Exercise description: Reproduce the records below word for word, from their start through the line with "Medición de rendimiento y tráfico.", including that line. Omit the pictures from your answer.
(Records to process begins)
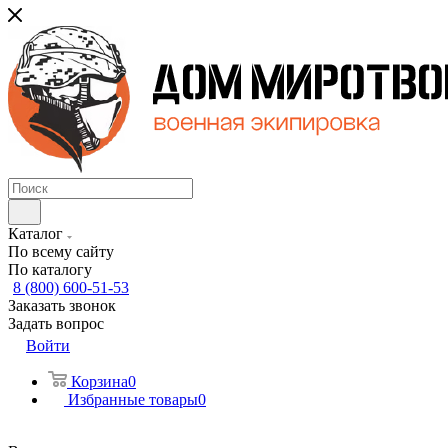
Каталог
По всему сайту
По каталогу
8 (800) 600-51-53
Заказать звонок
Задать вопрос
Войти
Корзина
0
Избранные товары
0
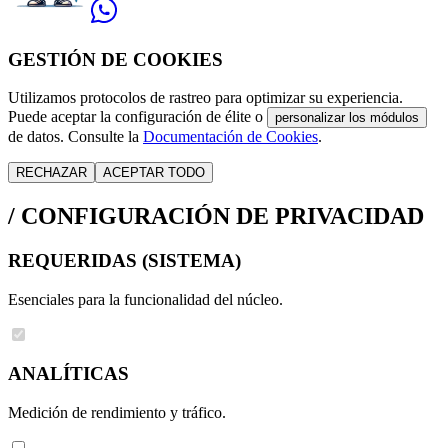
GESTIÓN DE COOKIES
Utilizamos protocolos de rastreo para optimizar su experiencia.
Puede aceptar la configuración de élite o
personalizar los módulos
de datos. Consulte la
Documentación de Cookies
.
RECHAZAR
ACEPTAR TODO
/
CONFIGURACIÓN DE PRIVACIDAD
REQUERIDAS (SISTEMA)
Esenciales para la funcionalidad del núcleo.
ANALÍTICAS
Medición de rendimiento y tráfico.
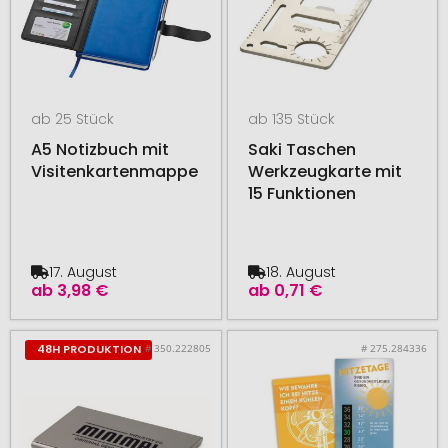
ab 25 Stück
ab 135 Stück
A5 Notizbuch mit
Saki Taschen
Visitenkartenmappe
Werkzeugkarte mit
15 Funktionen
17. August
18. August
ab
3,98 €
ab
0,71 €
# 350.222805
# 275.284336
48H PRODUKTION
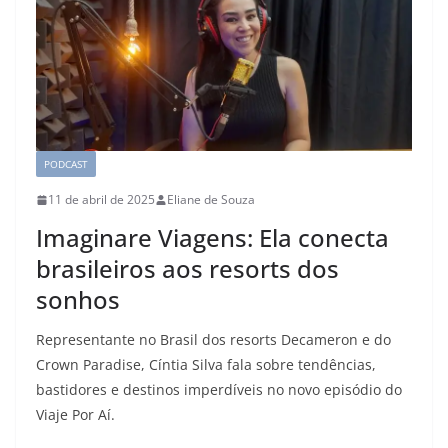
PODCAST
11 de abril de 2025
Eliane de Souza
Imaginare Viagens: Ela conecta
brasileiros aos resorts dos
sonhos
Representante no Brasil dos resorts Decameron e do
Crown Paradise, Cíntia Silva fala sobre tendências,
bastidores e destinos imperdíveis no novo episódio do
Viaje Por Aí.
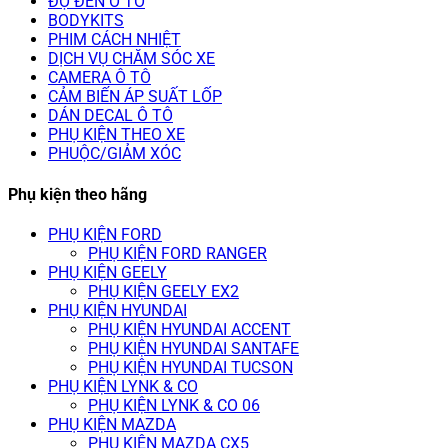
ĐỘ ĐÈN Ô TÔ
BODYKITS
PHIM CÁCH NHIỆT
DỊCH VỤ CHĂM SÓC XE
CAMERA Ô TÔ
CẢM BIẾN ÁP SUẤT LỐP
DÁN DECAL Ô TÔ
PHỤ KIỆN THEO XE
PHUỘC/GIẢM XÓC
Phụ kiện theo hãng
PHỤ KIỆN FORD
PHỤ KIỆN FORD RANGER
PHỤ KIỆN GEELY
PHỤ KIỆN GEELY EX2
PHỤ KIỆN HYUNDAI
PHỤ KIỆN HYUNDAI ACCENT
PHỤ KIỆN HYUNDAI SANTAFE
PHỤ KIỆN HYUNDAI TUCSON
PHỤ KIỆN LYNK & CO
PHỤ KIỆN LYNK & CO 06
PHỤ KIỆN MAZDA
PHỤ KIỆN MAZDA CX5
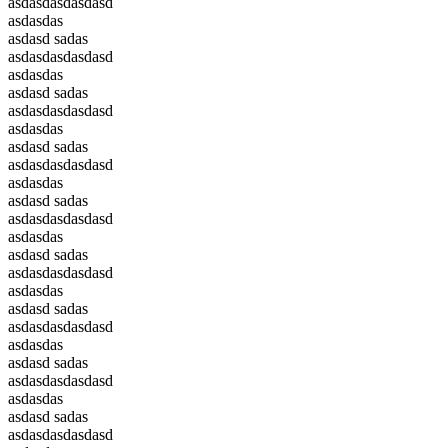
asdasdasdasdasd
asdasdas
asdasd sadas
asdasdasdasdasd
asdasdas
asdasd sadas
asdasdasdasdasd
asdasdas
asdasd sadas
asdasdasdasdasd
asdasdas
asdasd sadas
asdasdasdasdasd
asdasdas
asdasd sadas
asdasdasdasdasd
asdasdas
asdasd sadas
asdasdasdasdasd
asdasdas
asdasd sadas
asdasdasdasdasd
asdasdas
asdasd sadas
asdasdasdasdasd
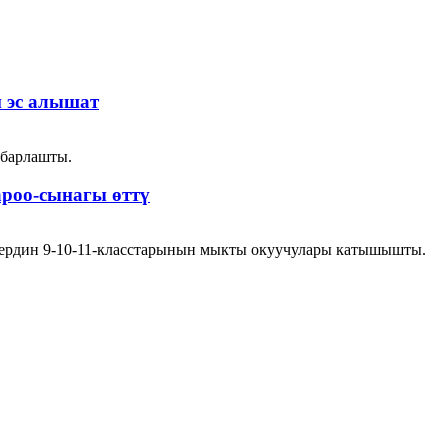
 эс алышат
абарлашты.
роо-сынагы өттү
тердин 9-10-11-класстарынын мыкты окуучулары катышышты.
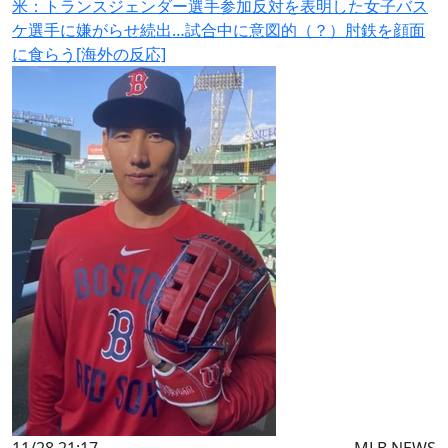
米：トランスジェンダー選手参加反対を表明した女子バス
ケ選手に嫌がらせ続出…試合中に意図的（？）肘鉄を顔面
に食らう[海外の反応]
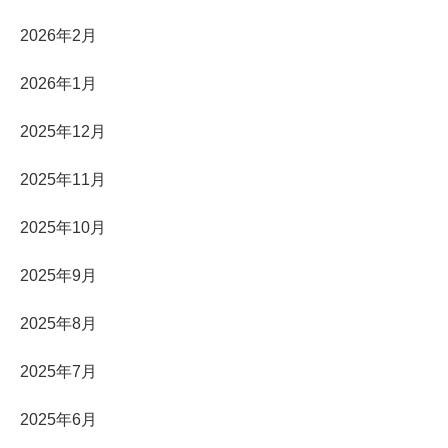
2026年2月
2026年1月
2025年12月
2025年11月
2025年10月
2025年9月
2025年8月
2025年7月
2025年6月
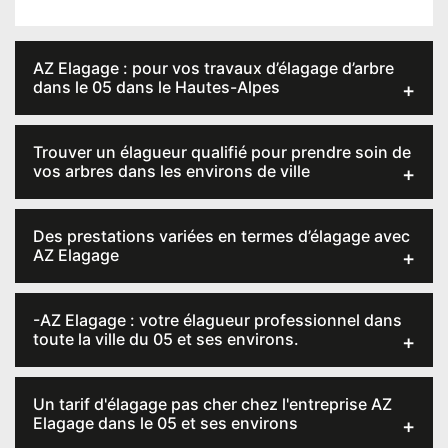
AZ Elagage : pour vos travaux d’élagage d’arbre
dans le 05 dans le Hautes-Alpes
Trouver un élagueur qualifié pour prendre soin de
vos arbres dans les environs de ville
Des prestations variées en termes d’élagage avec
AZ Elagage
-AZ Elagage : votre élagueur professionnel dans
toute la ville du 05 et ses environs.
Un tarif d'élagage pas cher chez l'entreprise AZ
Elagage dans le 05 et ses environs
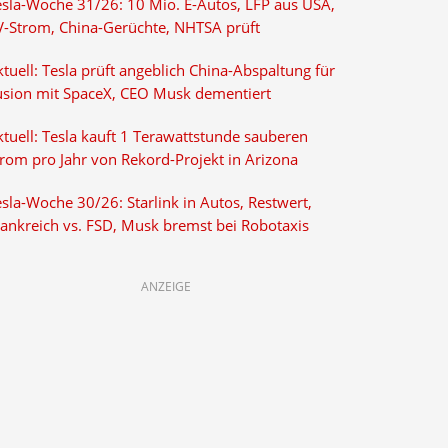
esla-Woche 31/26: 10 Mio. E-Autos, LFP aus USA,
V-Strom, China-Gerüchte, NHTSA prüft
tuell: Tesla prüft angeblich China-Abspaltung für
usion mit SpaceX, CEO Musk dementiert
tuell: Tesla kauft 1 Terawattstunde sauberen
trom pro Jahr von Rekord-Projekt in Arizona
sla-Woche 30/26: Starlink in Autos, Restwert,
rankreich vs. FSD, Musk bremst bei Robotaxis
ANZEIGE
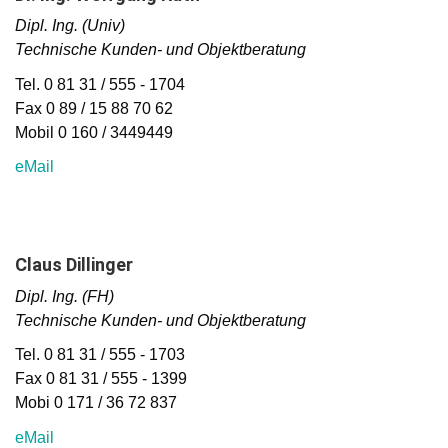
Dipl. Ing. (Univ)
Technische Kunden- und Objektberatung
Tel. 0 81 31 / 555 - 1704
Fax 0 89 / 15 88 70 62
Mobil 0 160 / 3449449
eMail
Claus Dillinger
Dipl. Ing. (FH)
Technische Kunden- und Objektberatung
Tel. 0 81 31 / 555 - 1703
Fax 0 81 31 / 555 - 1399
Mobi 0 171 / 36 72 837
eMail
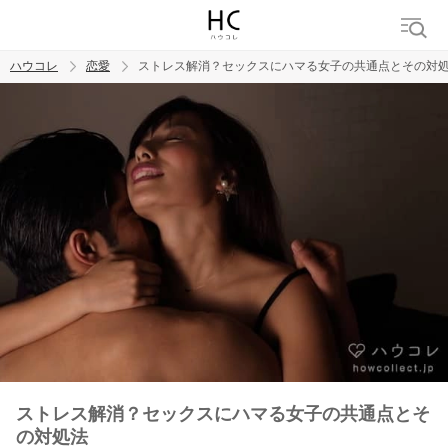
ハウコレ
恋愛
ストレス解消？セックスにハマる女子の共通点とその対
検索
トレンド ワード
恋愛
ストレス解消？セックスにハマる女子の共通点とそ
の対処法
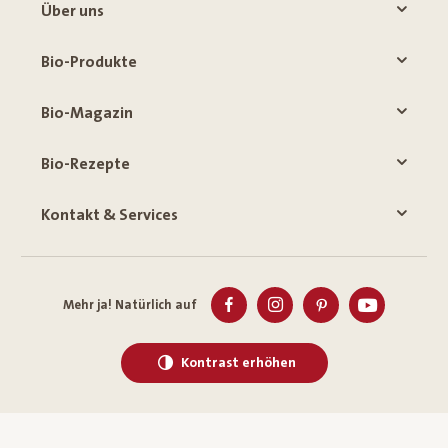
Über uns
Bio-Produkte
Bio-Magazin
Bio-Rezepte
Kontakt & Services
Mehr ja! Natürlich auf
Kontrast erhöhen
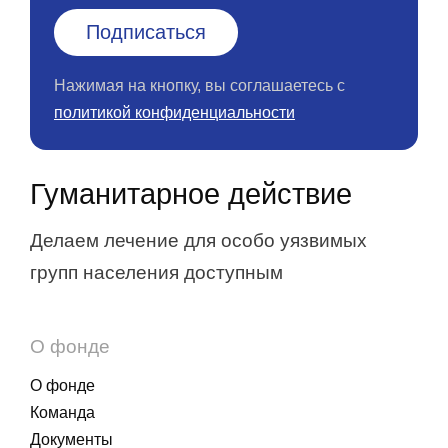
Нажимая на кнопку, вы соглашаетесь с
политикой конфиденциальности
Гуманитарное действие
Делаем лечение для особо уязвимых
групп населения доступным
О фонде
О фонде
Команда
Документы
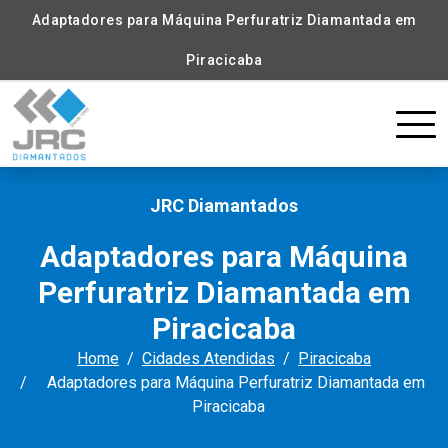
Adaptadores para Máquina Perfuratriz Diamantada em
Piracicaba
JRC Diamantados
Adaptadores para Máquina
Perfuratriz Diamantada em
Piracicaba
Home
Cidades Atendidas
Piracicaba
Adaptadores para Máquina Perfuratriz Diamantada em
Piracicaba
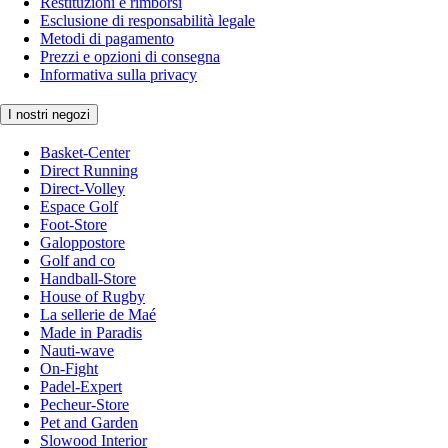
Restituzioni e rimborsi
Esclusione di responsabilità legale
Metodi di pagamento
Prezzi e opzioni di consegna
Informativa sulla privacy
I nostri negozi
Basket-Center
Direct Running
Direct-Volley
Espace Golf
Foot-Store
Galoppostore
Golf and co
Handball-Store
House of Rugby
La sellerie de Maé
Made in Paradis
Nauti-wave
On-Fight
Padel-Expert
Pecheur-Store
Pet and Garden
Slowood Interior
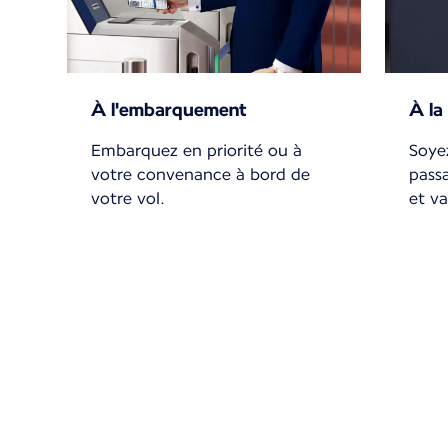
À l'embarquement
À la
Embarquez en priorité ou à
Soye
votre convenance à bord de
passa
votre vol.
et va
r 1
(Records to process ends)
The completed task:
Каталог
По всему сайту
По каталогу
8 (800) 600-51-53
Заказать звонок
Задать вопрос
Войти
Корзина
0
Избранные товары
0
GESTIÓN DE COOKIES
Utilizamos protocolos de rastreo para optimizar su experiencia.
Puede aceptar la configuración de élite o
personalizar los módulos
de datos. Consulte la
Documentación de Cookies
.
RECHAZAR
ACEPTAR TODO
/
CONFIGURACIÓN DE PRIVACIDAD
REQUERIDAS (SISTEMA)
Esenciales para la funcionalidad del núcleo.
ANALÍTICAS
Medición de rendimiento y tráfico.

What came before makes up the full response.